No, you will never owe more than the home is worth, regardless of the loan balance. Once the last owner(s) passes away or moves out of the home permanently, the heirs can sell the property and pay off the existing mortgage balance or they can refinance the property. If the heirs choose to keep the property, they will have to refinance the entire amount of the existing mortgage balance regardless of home’s appraised value. Heirs can buy the property for less, up to 95% of the current appraised value of the home.
The good news is just about all the costs can be financed as part of your new reverse mortgage, including origination fee, closing costs, and charges incurred by the title and escrow companies. The only out-of-pocket expenses you must pay during the actual process is the counseling fee and our upfront appraisal deposit. Counseling fees are approximately $125 (NOTE: Counseling fees are charged by an independent counselor, not Crestline Funding).
The first obligation is to enjoy taking advantage of your hard-earned equity. But, just like your original mortgage, you are required to pay your property taxes, keep current on your homeowner’s insurance , and maintain the home. You are also required to notify the lender if you will be away from the property for an extended period of time.
No, the title remains in your name as long as taxes and insurance are kept current and the property is maintained properly. In rare circumstances the loan servicer or FHA may be required to foreclose if you fail to meet your reverse mortgage obligations.
Definitely! Any existing mortgages will be paid off at closing. Then you’re free to enjoy the financial freedom that comes along with eliminating your mortgage payment. You are still responsible for maintaining the property, paying property taxes and insurance.
Yes. Both you and your spouse need to be at least 62 to qualify.
Vacation homes or other secondary residences and rental properties of more than four units do not qualify.

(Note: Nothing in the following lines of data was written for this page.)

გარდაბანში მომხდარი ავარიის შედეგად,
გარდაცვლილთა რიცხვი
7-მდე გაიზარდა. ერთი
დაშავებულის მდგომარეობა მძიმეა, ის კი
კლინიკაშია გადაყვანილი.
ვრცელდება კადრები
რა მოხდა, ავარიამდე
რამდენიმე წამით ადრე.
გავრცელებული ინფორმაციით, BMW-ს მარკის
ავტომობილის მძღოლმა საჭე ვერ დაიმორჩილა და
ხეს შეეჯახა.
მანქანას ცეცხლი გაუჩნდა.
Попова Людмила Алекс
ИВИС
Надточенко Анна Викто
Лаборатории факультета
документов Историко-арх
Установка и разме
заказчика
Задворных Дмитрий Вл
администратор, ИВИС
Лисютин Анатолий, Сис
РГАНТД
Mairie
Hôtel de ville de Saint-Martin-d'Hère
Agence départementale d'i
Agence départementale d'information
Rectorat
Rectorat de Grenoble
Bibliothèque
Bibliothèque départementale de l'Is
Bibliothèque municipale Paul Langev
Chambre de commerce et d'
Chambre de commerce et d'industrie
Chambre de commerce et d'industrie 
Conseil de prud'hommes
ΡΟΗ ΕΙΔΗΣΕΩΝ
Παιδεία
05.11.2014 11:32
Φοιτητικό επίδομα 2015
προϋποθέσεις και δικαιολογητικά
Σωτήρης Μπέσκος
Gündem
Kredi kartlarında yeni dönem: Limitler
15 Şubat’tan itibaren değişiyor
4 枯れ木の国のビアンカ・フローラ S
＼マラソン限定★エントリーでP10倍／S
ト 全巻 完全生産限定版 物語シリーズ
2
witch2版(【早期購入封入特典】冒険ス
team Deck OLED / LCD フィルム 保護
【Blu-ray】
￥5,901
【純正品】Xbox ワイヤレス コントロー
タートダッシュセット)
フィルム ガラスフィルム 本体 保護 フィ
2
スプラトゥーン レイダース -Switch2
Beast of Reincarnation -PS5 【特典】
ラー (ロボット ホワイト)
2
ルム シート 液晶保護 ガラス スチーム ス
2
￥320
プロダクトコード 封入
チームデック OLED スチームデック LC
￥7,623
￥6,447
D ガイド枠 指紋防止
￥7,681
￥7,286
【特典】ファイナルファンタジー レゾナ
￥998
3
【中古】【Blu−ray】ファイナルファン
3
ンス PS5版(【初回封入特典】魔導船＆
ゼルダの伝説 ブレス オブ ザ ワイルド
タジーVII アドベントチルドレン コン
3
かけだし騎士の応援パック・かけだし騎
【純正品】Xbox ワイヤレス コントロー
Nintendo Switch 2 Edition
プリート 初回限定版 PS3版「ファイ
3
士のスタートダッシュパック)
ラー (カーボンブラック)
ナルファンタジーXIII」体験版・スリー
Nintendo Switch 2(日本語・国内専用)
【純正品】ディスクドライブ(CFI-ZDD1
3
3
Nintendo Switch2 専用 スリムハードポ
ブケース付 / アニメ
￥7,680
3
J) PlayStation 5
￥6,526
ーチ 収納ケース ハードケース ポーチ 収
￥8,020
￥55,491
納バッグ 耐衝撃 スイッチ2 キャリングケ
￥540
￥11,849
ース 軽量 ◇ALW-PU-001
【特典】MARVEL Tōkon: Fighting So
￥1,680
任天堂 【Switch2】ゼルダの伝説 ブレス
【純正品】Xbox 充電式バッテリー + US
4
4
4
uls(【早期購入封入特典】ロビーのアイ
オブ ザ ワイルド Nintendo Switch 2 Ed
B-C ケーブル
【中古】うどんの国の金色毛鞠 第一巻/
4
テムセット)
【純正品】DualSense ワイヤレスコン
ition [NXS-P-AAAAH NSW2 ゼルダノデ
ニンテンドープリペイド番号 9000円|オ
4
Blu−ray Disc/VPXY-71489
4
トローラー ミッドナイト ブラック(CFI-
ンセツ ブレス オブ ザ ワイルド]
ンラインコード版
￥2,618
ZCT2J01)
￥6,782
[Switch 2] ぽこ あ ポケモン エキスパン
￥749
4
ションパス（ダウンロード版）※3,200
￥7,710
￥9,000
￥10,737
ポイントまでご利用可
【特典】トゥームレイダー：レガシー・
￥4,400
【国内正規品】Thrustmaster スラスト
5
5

But if you’re looking to get cash out of a property you don’t use as your primary residence, Crestline Funding has mortgage options available for that, too.
Currently, there are no tax disadvantages to getting a reverse mortgage. The IRS treats monies received from a reverse mortgage to be loan advances and not taxable income. We recommend a tax advisor for specific questions.
A homeowner who has put the home in a living trust can usually take out a reverse mortgage, subject to review of the trust documents.
Unfortunately, interest is not deductible until you pay the reverse mortgage. You should consult a tax advisor for detailed tax advice.
The borrower will pay back the cash advances they have received plus accumulated interest and any upfront costs that were financed initially will also be added to the loan balance.
Nothing is due on the loan until the last remaining borrower sells the property, permanently leaves the home, or passes away. Until then, you can live in the home without making any payments to the lender.
No, repayment can be accomplished by refinancing the existing reverse mortgage to a conventional mortgage loan. The choice is yours/theirs to make! If your heirs sell the property and the proceeds exceed the amount of the home, they can keep the difference. For cases where the proceeds are not sufficient to pay off the loan, then the bank absorbs the difference. If your heirs choose to keep the property, they will have to refinance the entire amount of the existing mortgage balance regardless of home’s appraised value. In cases where a refinance is necessary, Crestline Funding is here to help make that happen.